1. Energizer Bunny arrested; charged with battery.
2. A man's home is his castle, in a manor of speaking.
3. A pessimist's blood type is always b-negative.
4. My wife really likes to make pottery, but to me it's just kiln time.
5. Dijon vu: the same mustard as before.
6. Practice safe eating: always use condiments.
7. I fired my masseuse today. She just rubbed me the wrong way.
8. A Freudian slip is when you say one thing but mean your mother.
9. Shotgun wedding: A case of wife or death.
10. I used to work in a blanket factory, but it folded.
11. I used to be a lumberjack, but I just couldn't hack it, so they gave me the ax.
12. If electricity comes from electrons, does that mean that morality comes from morons?
13. A man needs a mistress just to break the monogamy.
14. Marriage is the mourning after the knot before.
15. A hangover is the wrath of grapes.
16. Corduroy pillows are making headlines.
17. Is a book on voyeurism a peeping tome.
18. Dancing cheek-to-cheek is really a form of floor play.
19. Banning the bra was a big flop.
20. Sea captains don't like crew cuts.
21. Does the name Pavlov ring a bell?
22. A successful diet is the triumph of mind over platter.
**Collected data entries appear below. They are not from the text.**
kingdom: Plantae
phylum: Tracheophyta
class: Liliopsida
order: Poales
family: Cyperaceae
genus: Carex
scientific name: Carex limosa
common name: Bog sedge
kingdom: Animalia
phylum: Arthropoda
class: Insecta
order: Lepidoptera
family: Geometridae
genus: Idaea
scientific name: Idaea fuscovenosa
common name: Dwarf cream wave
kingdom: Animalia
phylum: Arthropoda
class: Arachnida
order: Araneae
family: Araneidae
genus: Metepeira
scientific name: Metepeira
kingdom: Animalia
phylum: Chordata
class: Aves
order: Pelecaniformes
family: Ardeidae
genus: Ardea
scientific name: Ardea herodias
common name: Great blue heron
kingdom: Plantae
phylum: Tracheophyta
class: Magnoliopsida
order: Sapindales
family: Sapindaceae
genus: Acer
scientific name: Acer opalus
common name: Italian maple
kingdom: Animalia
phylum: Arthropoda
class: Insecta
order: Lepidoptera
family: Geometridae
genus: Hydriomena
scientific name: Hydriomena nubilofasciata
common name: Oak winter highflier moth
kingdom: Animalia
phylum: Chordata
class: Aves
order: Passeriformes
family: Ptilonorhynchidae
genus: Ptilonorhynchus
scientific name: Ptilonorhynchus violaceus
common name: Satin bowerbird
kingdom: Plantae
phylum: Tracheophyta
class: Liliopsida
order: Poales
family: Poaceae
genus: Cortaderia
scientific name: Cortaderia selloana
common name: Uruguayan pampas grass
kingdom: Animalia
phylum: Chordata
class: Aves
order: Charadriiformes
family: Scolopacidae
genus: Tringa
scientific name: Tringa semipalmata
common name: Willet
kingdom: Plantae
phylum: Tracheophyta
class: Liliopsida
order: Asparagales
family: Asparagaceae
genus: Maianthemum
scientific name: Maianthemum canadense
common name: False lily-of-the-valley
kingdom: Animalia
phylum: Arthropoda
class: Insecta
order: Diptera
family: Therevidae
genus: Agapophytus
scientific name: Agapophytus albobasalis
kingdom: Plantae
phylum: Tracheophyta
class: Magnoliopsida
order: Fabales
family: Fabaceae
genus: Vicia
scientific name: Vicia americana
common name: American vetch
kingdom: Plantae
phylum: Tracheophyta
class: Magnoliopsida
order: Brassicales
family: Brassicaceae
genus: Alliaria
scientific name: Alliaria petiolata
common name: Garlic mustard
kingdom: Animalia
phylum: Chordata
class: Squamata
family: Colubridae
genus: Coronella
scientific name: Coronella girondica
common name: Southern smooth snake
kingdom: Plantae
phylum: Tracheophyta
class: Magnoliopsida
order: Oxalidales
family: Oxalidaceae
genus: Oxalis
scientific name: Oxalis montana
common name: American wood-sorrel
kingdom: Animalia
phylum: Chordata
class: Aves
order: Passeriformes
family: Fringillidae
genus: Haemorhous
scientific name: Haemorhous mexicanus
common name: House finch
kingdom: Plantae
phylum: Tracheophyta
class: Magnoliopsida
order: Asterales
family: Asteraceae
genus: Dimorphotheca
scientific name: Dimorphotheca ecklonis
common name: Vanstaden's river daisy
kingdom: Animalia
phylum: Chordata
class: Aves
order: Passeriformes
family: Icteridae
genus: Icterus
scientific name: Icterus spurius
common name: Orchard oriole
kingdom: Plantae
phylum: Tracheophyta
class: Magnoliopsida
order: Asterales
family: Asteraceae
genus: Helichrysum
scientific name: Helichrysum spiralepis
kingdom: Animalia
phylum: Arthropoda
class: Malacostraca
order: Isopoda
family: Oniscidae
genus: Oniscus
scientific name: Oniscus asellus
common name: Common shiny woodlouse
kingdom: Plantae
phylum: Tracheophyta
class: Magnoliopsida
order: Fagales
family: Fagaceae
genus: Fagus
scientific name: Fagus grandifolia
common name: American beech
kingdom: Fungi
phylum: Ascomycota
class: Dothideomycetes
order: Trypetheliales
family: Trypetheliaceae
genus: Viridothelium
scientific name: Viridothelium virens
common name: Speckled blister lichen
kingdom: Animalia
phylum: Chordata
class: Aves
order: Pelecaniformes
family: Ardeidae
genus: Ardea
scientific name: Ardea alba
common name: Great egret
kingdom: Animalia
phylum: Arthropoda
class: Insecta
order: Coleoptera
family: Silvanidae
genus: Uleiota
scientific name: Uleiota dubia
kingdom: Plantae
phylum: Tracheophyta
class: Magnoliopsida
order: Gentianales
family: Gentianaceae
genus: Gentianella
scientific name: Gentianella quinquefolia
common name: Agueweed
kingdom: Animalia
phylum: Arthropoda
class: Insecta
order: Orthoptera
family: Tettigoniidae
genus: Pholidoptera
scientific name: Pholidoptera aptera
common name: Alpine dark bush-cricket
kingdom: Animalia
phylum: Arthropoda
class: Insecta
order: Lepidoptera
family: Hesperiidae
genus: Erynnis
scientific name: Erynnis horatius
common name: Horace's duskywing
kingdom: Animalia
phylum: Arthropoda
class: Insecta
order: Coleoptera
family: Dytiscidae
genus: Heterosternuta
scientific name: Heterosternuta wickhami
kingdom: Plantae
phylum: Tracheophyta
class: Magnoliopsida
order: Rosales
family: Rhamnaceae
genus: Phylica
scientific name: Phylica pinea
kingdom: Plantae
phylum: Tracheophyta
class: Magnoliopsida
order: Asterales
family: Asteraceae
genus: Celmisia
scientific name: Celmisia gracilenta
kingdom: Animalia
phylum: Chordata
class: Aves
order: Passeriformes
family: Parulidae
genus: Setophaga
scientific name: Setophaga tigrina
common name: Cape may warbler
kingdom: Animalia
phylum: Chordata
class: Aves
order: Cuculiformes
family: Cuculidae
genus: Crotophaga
23. Time flies like an arrow. Fruit flies like a banana.
24. A gossip is someone with a great sense of rumor.
25. Without geometry, life is pointless.
26. When you dream in color, it's a pigment of your imagination.
27. Condoms should be used on every conceivable occasion.
28. Reading whilst sunbathing makes you well-red.
29. When two egotists meet, it's an I for an I.